Below are some entries; reproduce them exactly and leave every picture out.

Data in this exercise: Begin

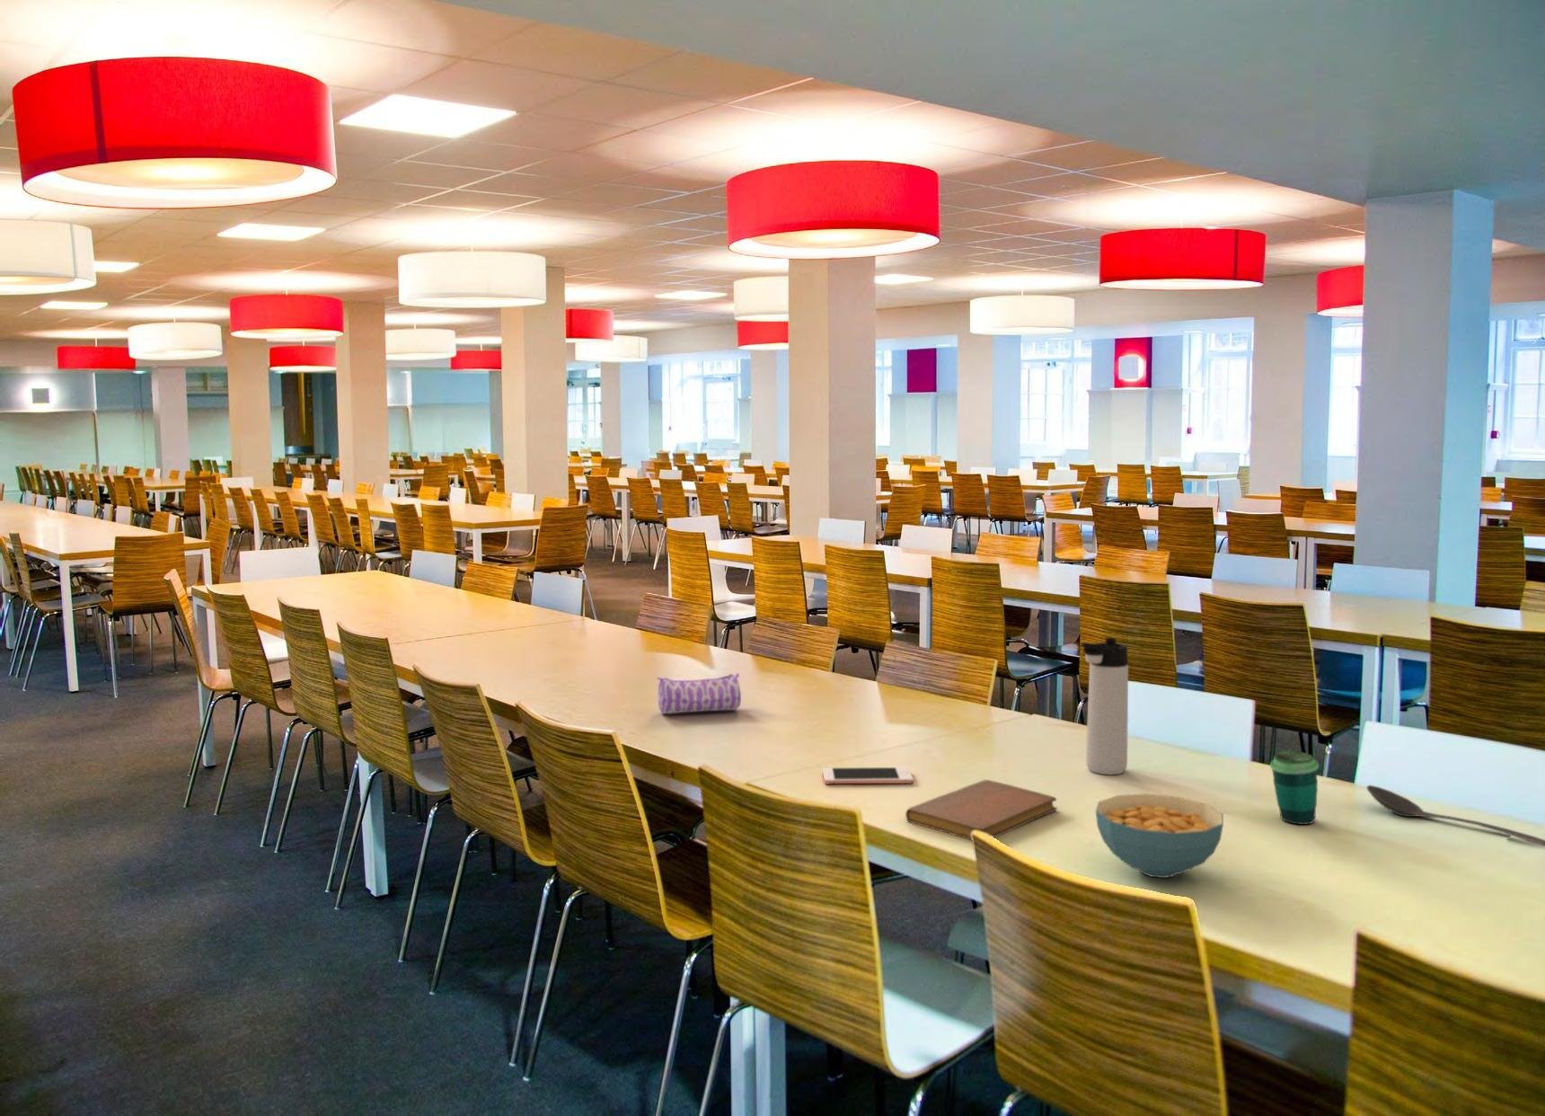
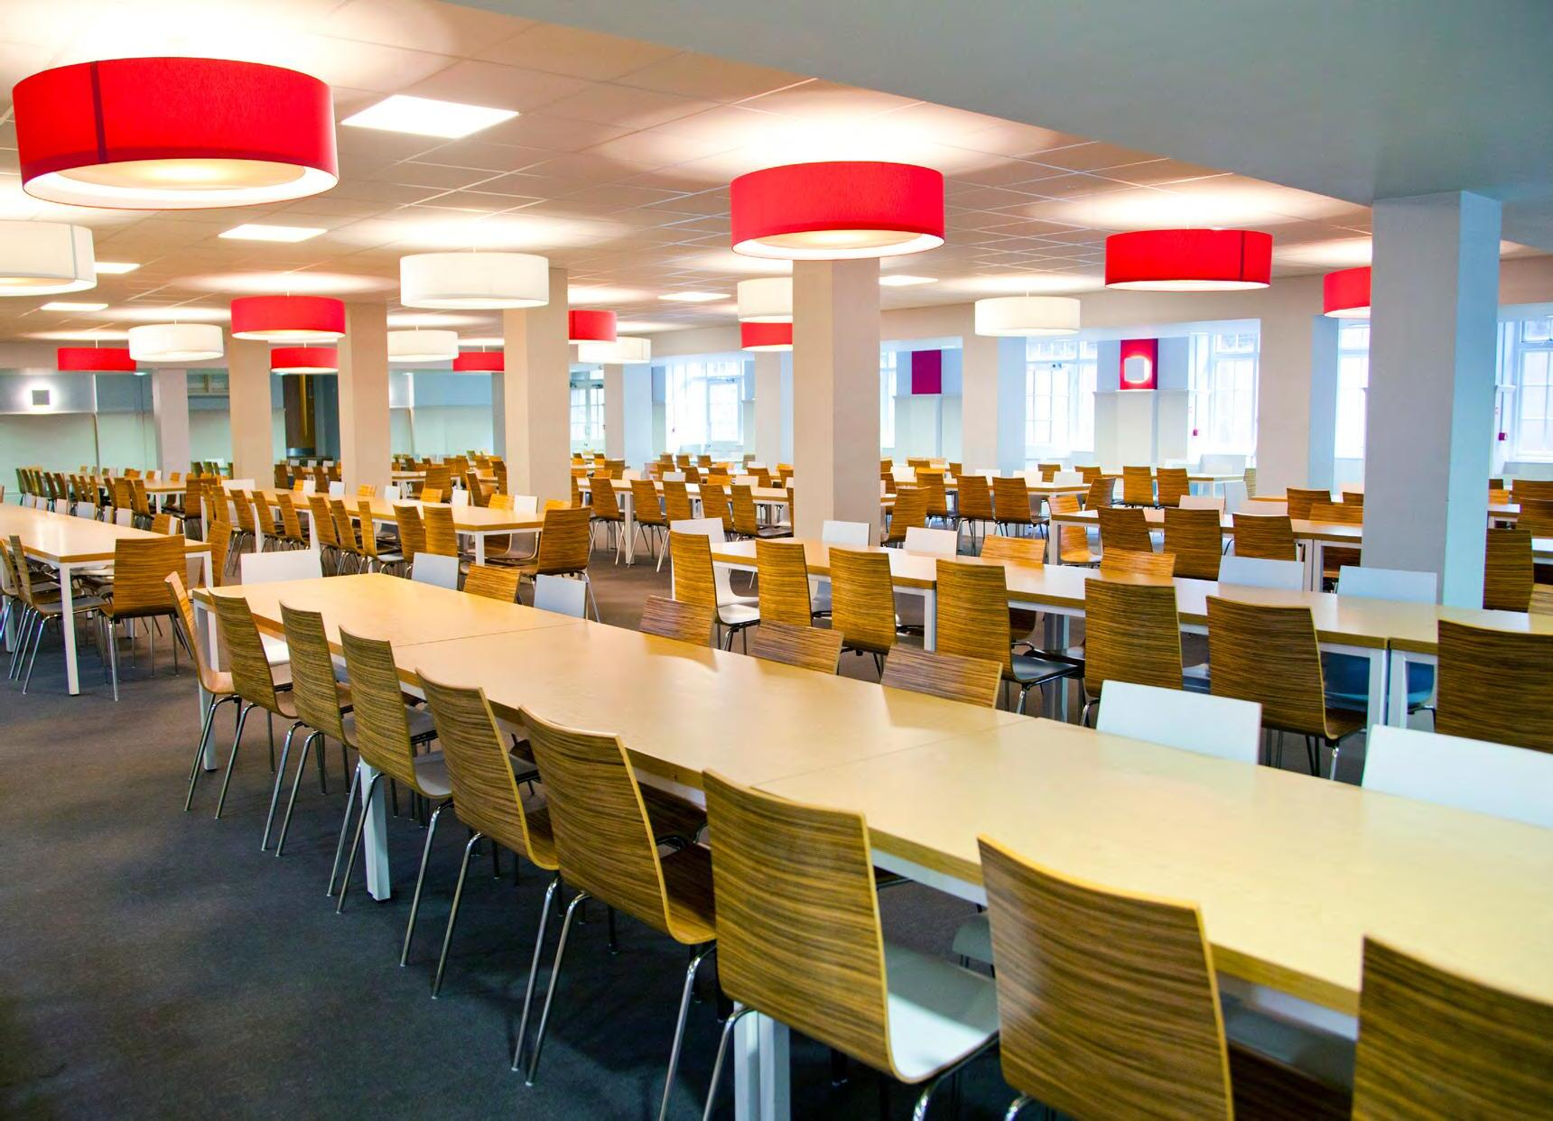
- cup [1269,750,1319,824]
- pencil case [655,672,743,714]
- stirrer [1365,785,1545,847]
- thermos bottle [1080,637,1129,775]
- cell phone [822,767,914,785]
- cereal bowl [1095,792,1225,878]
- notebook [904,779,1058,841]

Data in this exercise: End

* **Output of the exercise**:
- cup [1269,750,1319,824]
- pencil case [655,672,743,714]
- stirrer [1365,785,1545,847]
- thermos bottle [1080,637,1129,775]
- cell phone [822,767,914,785]
- cereal bowl [1095,792,1225,878]
- notebook [904,779,1058,841]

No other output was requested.